From Fear to Fear

Christianity is under attack. Of this there can be no doubt. While some Christians remain oblivious to this or somehow believe they are immune to its effects, the growing reality in the world and in this country warns of dark days ahead for all those who seek to be true to the cause of Christ. The very real threat of direct attacks that lie an ocean away, seen in the kidnappings perpetrated by Boko Haram in northern Nigeria, the bombings directed against those professing a faith in Christ in Egypt, and the persecution perpetrated by ISIS in Syria may seem limited and unrelated by some, but they reveal a pattern that cannot be ignored. Furthermore, the subtle path Satan took for decades, stripping morality and Christian values from the cultural conscience and thereby slowing but surely pushing Christianity into the background through both court decisions and legislation, has now evolved into an open advocacy for immorality and secular humanism and an open hostility toward morality and Christian values and expression. But in this we are not alone. Others have gone through similar situations throughout the centuries. Even David, long ago, felt the pain of seeing wickedness seemingly triumph, and his response offers perspective and hope.

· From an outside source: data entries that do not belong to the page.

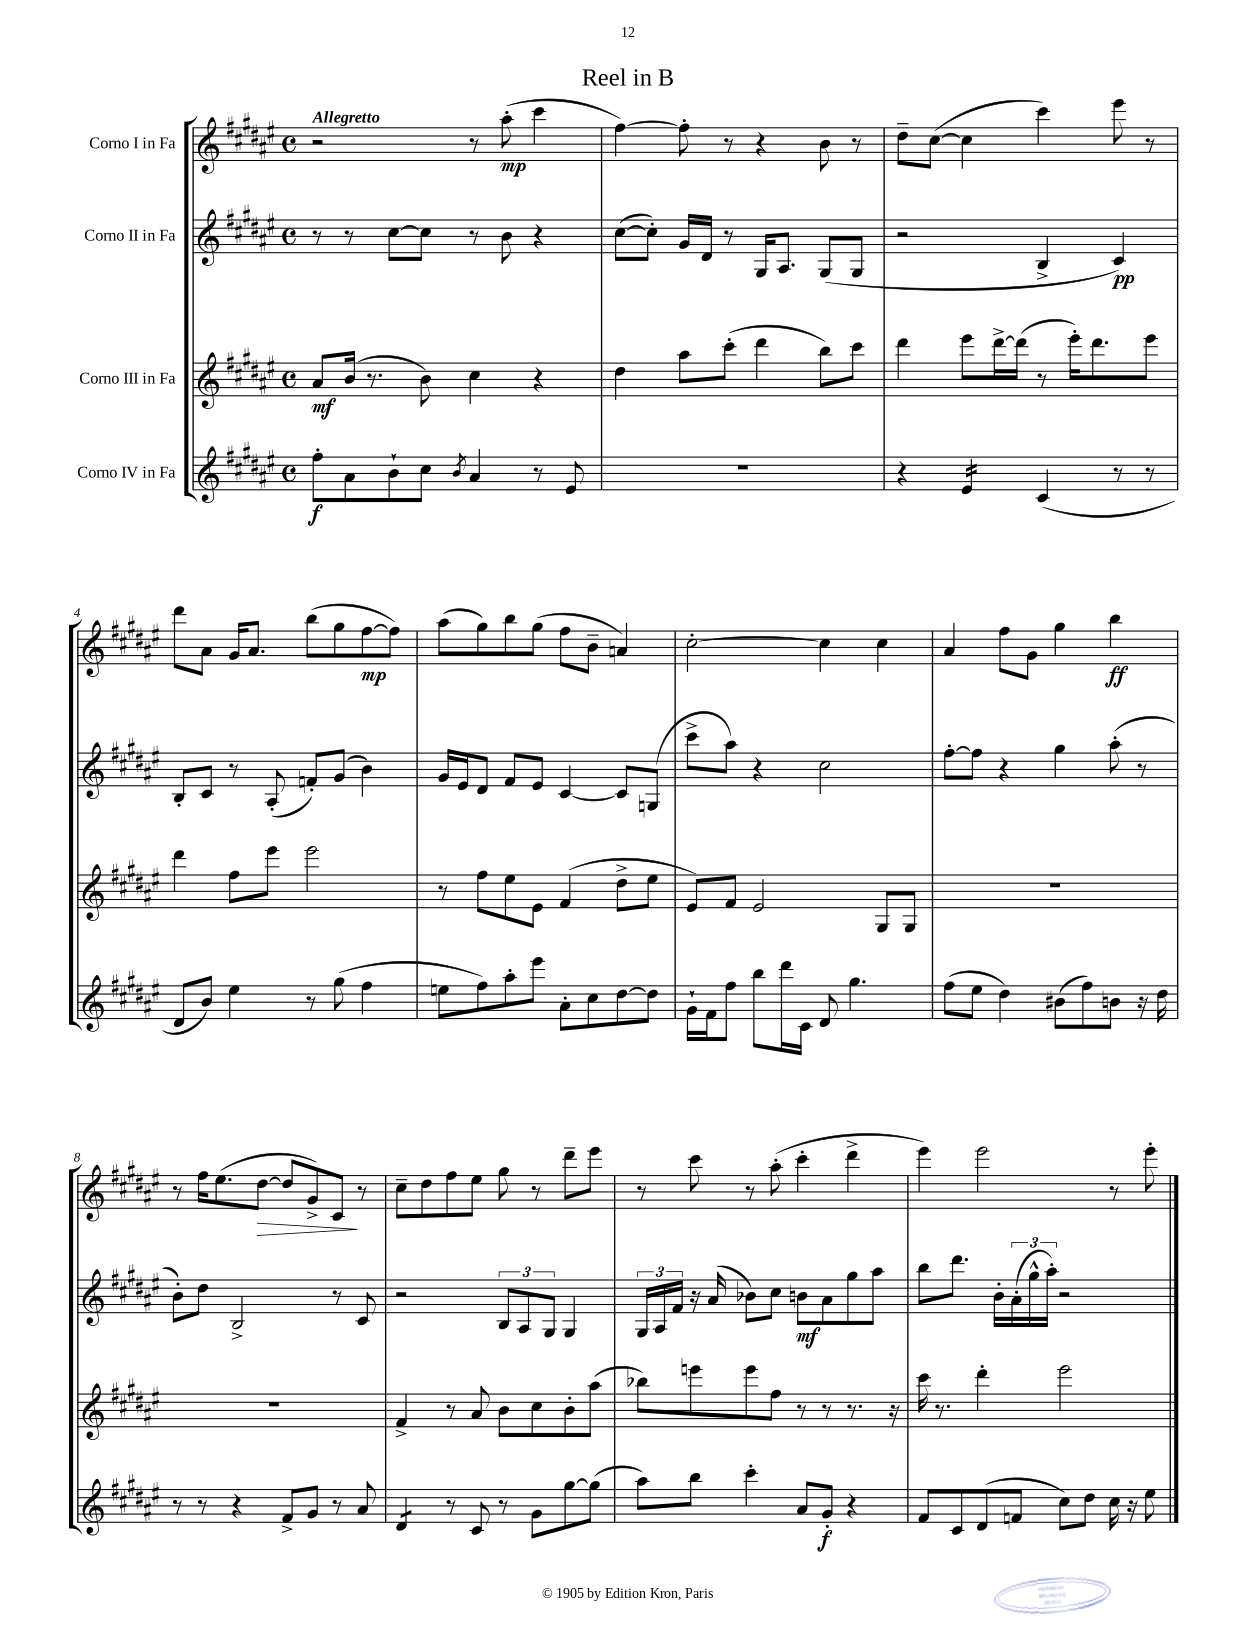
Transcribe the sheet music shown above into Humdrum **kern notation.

**kern	**kern	**kern	**kern
*staff4	*staff3	*staff2	*staff1
*clefG2	*clefG2	*clefG2	*clefG2
*k[f#c#g#d#a#e#]	*k[f#c#g#d#a#e#]	*k[f#c#g#d#a#e#]	*k[f#c#g#d#a#e#]
*M4/4	*M4/4	*M4/4	*M4/4
*met(c)	*met(c)	*met(c)	*met(c)
8ff#'	8a#	8r	2r
8a#	(16b	8r	.
.	8.r	.	.
8b`	.	[8cc#	.
8cc#	8b)	8cc#]	.
8qb	.	.	.
4a#	4cc#	8r	8r
.	.	8b	(8aa#'
8r	4r	4r	4ccc#
8e#	.	.	.
=	=	=	=
1r	4dd#	([8cc#	[4ff#)
.	.	8cc#'])	.
.	8aa#	16g#	8ff#']
.	.	16d#	.
.	(8ccc#'	8r	8r
.	4ddd#	16G#	4r
.	.	8.A#	.
.	8bb)	(8G#	8b
.	8ccc#	8G#	8r
=	=	=	=
4r	4ddd#	2r	8dd#~
.	.	.	([8cc#
4e#	8eee#	.	4cc#]
.	[16ddd#^	.	.
.	(16ddd#]	.	.
(4c#	8r	4B^	4ccc#)
.	16eee#')	.	.
.	8.ddd#	.	.
8r	.	4c#)	8eee#
8r	8eee#	.	8r
=	=	=	=
8d#	4ddd#	8B'	8ddd#
8b)	.	8c#	8a#
4ee#	8ff#	8r	16g#
.	.	.	8.a#
.	8eee#	(8A#'	.
8r	2eee#	8f')	(8bb
(8gg#	.	(8g#	8gg#
4ff#	.	4b)	[8ff#
.	.	.	8ff#])
=	=	=	=
8ee	8r	16g#	(8aa#
.	.	16e#	.
8ff#)	8ff#	8d#	8gg#)
8aa#'	8ee#	8f#	8bb
8eee#	8e#	8e#	(8gg#
8a#'	(4f#	[4c#	8ff#
8cc#	.	.	8b~
[8dd#	8dd#^	8c#]	4a)
8dd#]	8ee#	(8G	.
=	=	=	=
16g#`	8e#)	8ccc#^	[2cc#'
16f#	.	.	.
8ff#	8f#	8aa#)	.
8bb	2e#	4r	.
16ddd#	.	.	.
16c#	.	.	.
8d#	.	2cc#	4cc#]
4.gg#	.	.	.
.	8G#	.	4cc#
.	8G#	.	.
=	=	=	=
(8ff#	1r	[8ff#'	4a#
8ee#	.	8ff#]	.
4dd#)	.	4r	8ff#
.	.	.	8g#
(8b#	.	4gg#	4gg#
8ff#)	.	.	.
8b	.	(8aa#'	4bb
16r	.	8r	.
16dd#	.	.	.
=	=	=	=
8r	1r	8b')	8r
8r	.	8dd#	16ff#
.	.	.	(8.ee#
4r	.	2B^	.
.	.	.	[8dd#
8f#^	.	.	8dd#]
8g#	.	.	8g#^)
8r	.	8r	8c#
8a#	.	8c#	8r
=	=	=	=
4d#	4f#^	2r	8cc#~
.	.	.	8dd#
8r	8r	.	8ff#
8c#	8a#	.	8ee#
8r	8b	12B	8gg#
.	.	12A#	.
8g#	8cc#	.	8r
.	.	12G#	.
[8gg#	8b'	4G#	8ddd#~
(8gg#]	(8aa#	.	8eee#
=	=	=	=
8aa#)	8bb-)	24G#	8r
.	.	24A#	.
.	.	24f#	.
8bb	8eee	16r	8ccc#
.	.	(16a#	.
4ccc#'	8eee	8b-)	8r
.	8ff#	8cc#	(8aa#'
8a#	8r	8b	4ccc#'
8g#'	8r	8a#	.
4r	8.r	8gg#	4ddd#^
.	.	8aa#	.
.	16r	.	.
=	=	=	=
8f#	16ccc#	8bb	4eee#)
.	8.r	.	.
8c#	.	8.ddd#	.
(8d#	4ddd#'	.	2eee#
.	.	16b'	.
8f	.	(24a#'	.
.	.	24gg#^^	.
.	.	24aa#')	.
8cc#)	2eee#	2r	.
8dd#	.	.	.
16cc#	.	.	8r
16r	.	.	.
8ee#	.	.	8eee#'
==	==	==	==
*-	*-	*-	*-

In his reflection recorded in the sixty-fourth psalm, David found himself thrust outside of his kingdom by the plotting of his own son, Absalom. However, David accepted this with dignity despite the sense of fear that loomed throughout it all. Instead of letting his fear control him, he turned to God in faith and prayed for deliverance and safety in the midst of the storm (Psa. 64:1-2). David had to listen to personal attacks, both verbal and physical, as the forces with Absalom took advantage of their newfound power to express their wickedness (Psa. 64:3-4). How sad that such brazenness so often accompanies evil when it comes to power (Psa. 64:5-6). Regardless, God’s people can have assurance that God Himself will address the evil in a manner so sudden that no one will expect it (Psa. 64:7). On His own timetable He will bring them down (Psa. 64:8), so that while they sought to have men fear them while they feared no one, in the end, men will come to fear God (Psa. 64:9).

This must be our confidence too. We may not know how or when God will bring down those who promote wickedness from an evil heart, but we can know with certainty that He will. They may take the country down with them, but they will fall from their lofty sense of self-importance, and the eternal kingdom of God will still stand (Dan. 2:44; Matt. 16:18-19). Therefore, “The righteous shall be glad in the LORD, and trust in Him. And all the upright in heart shall glory” (Psa. 64:10). The cause of Christ may not now be popular, morality may not be appreciated, and persecution may be our plight, but the rejection of the world does not define us. In fact, more than ever, our faith must speak from a heart dedicated more than ever to the truth and to our God. There may be many reasons to fear in the upcoming years, but our fear of God should trump them all.